Submitted to: Microbial Pathogenesis
Publication Type: Peer Reviewed Journal
Publication Acceptance Date: October 3, 2013
Publication Date: October 11, 2013
Citation: Bearson, S.M., Bearson, B.L., Lee, I., Kich, J.D. 2013. Polynucleotide phosphorlyase (PNPase) is required for Salmonella enterica serovar Typhimurium colonization in swine. Microbial Pathogenesis. 65:63-66. Interpretive Summary: Intervention strategies against the foodborne pathogen Salmonella Typhimurium could target the function of Salmonella genes important in pathogen survival in the host. We determined that the pnp gene is required for Salmonella survival in the swine stomach. Furthermore, a mutation in the pnp gene dramatically decreased the ability of Salmonella Typhimurium to colonize pigs. The pnp gene product (PNPase) is involved in regulating numerous bacterial processes through degradation of the molecular building block, RNA. Thus, developing interventions that target the function of the pnp gene may cause the bacterium to be more susceptible to host defenses and environmental stress, thereby limiting swine colonization. Industry, university and government researchers investigating host-pathogen interactions should find this research interesting, especially those investigating control strategies of Salmonella in food production animals.

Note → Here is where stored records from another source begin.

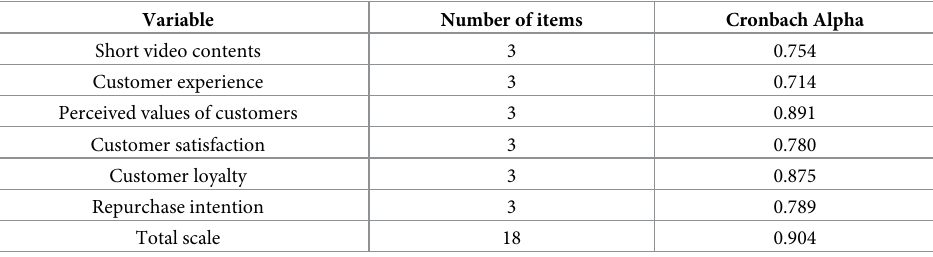
Table 3. Results of reliability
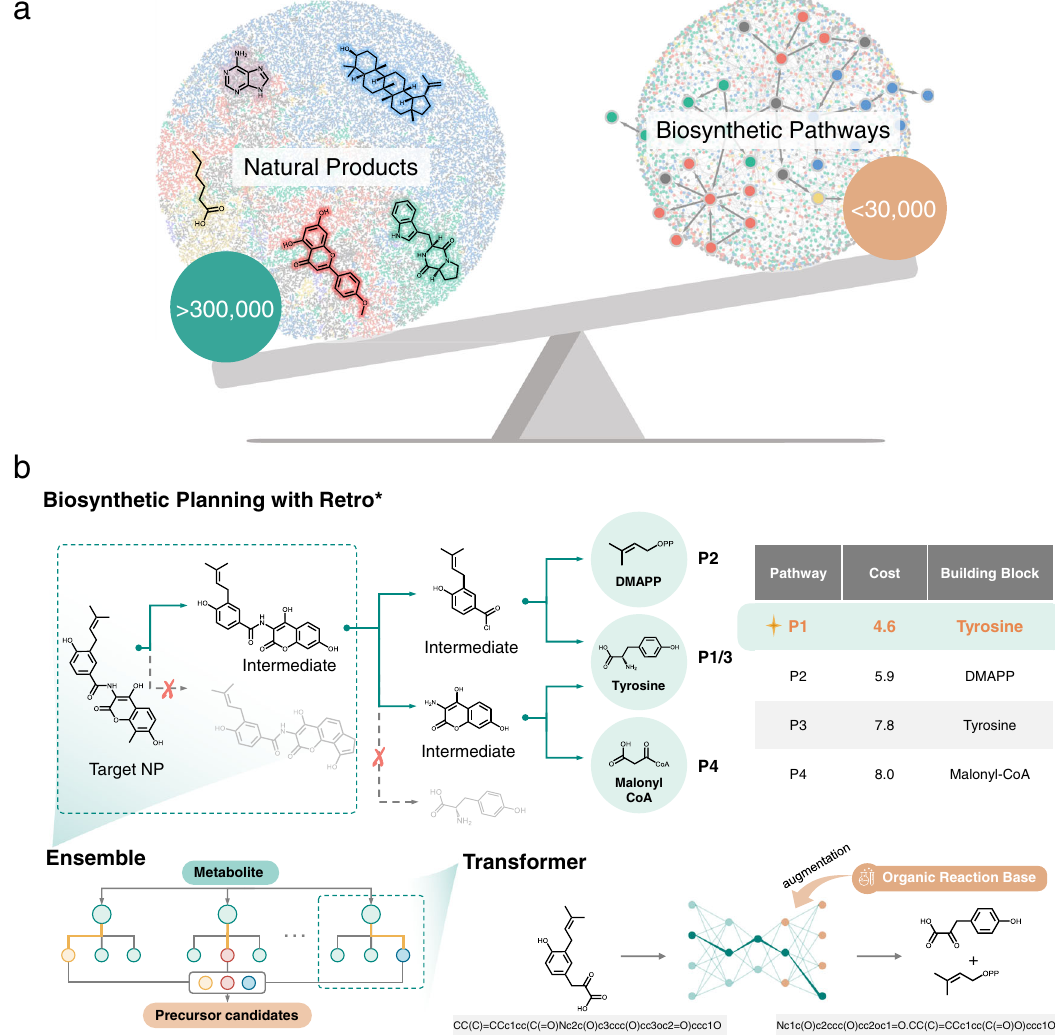
Fig. 1 The motivation and overview of BioNavi-NP. a The vast natural products and rare biosynthetic pathways reported to date. Natural products were collected from DNP 1 and visualized by TMAP 73 (left). Biosynthetic reactions were collected from MetaCyc 5 , KEGG 6 and MetaNetX 7 , and the network was visualized by Cytoscape 74 (right). The structures were represented by the nodes and similar structures converged. The edges and arrows in the biosynthetic network represent the structural transformation. Fatty acids and others from the AA/MA pathway were colored yellow. Terpenoids and steroids from the MVA/MEP pathway were colored blue. Flavonoids and others from the CA/SA were colored red. Alkaloids and others from the AAs pathway were colored green. Others, such as nucleic acids and some hybrid-origin compounds, were colored black. b The protocol of BioNavi-NP to explore biosynthetic pathways of target natural product. We trained the transformer neural networks by combining biosynthetic and organic reactions, and four models trained with different hyperparameters form the ensemble model, which was fi nally used to make the single-step prediction (see details in Methods, Supplementary Figs. 1 and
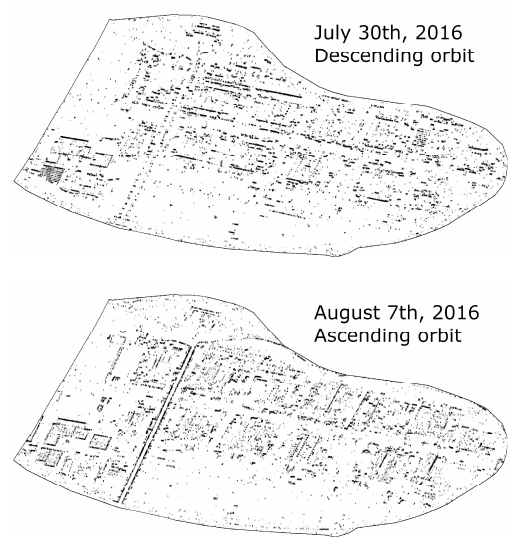
Figure 4. Comparison of the detected coherent scatterers for two images acquired within a week from two different orbits.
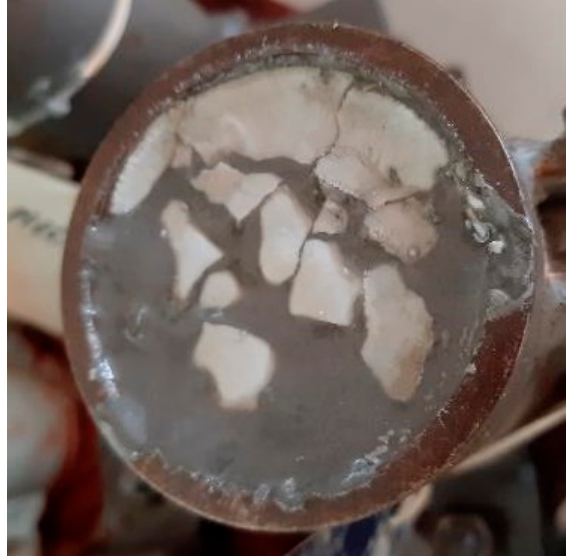
Figure 6. Carbonation observed in the geopolymer created by Method 1 with 24 h at room temper ‐ ature.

Technical Abstract: The pnp gene encodes polynucleotide phosphorylase, an exoribonuclease involved in RNA degradation. A mutation in the pnp gene was previously identified by our group in a signature-tagged mutagenesis screen designed to search for Salmonella enterica serovar Typhimurium genes required for survival in an ex vivo swine stomach content assay. In the current study, attenuation and colonization potential of the S. Typhimurium pnp mutant in the porcine host was evaluated. Following intranasal inoculation with 10**9 cfu of either the wild-type S. Typhimurium chi 4232 strain or an isogenic derivative lacking the pnp gene (n=5/group), a significant increase in rectal temperature (fever) was observed in the pigs inoculated with wild-type S. Typhimurium, but not in the pigs inoculated with the pnp mutant. Fecal shedding of the pnp mutant was significantly reduced during the 7-day study compared to the wild-type strain (p less than 0.05). Tissue colonization was also significantly reduced in the pigs inoculated with the pnp mutant compared to the parental strain, including the tonsils, ileocecal lymph nodes, Peyer’s Patch region of the ileum, cecum and contents of the cecum (p less than 0.05). The data indicate that the pnp gene is required for S. Typhimurium virulence and gastrointestinal colonization of the natural swine host.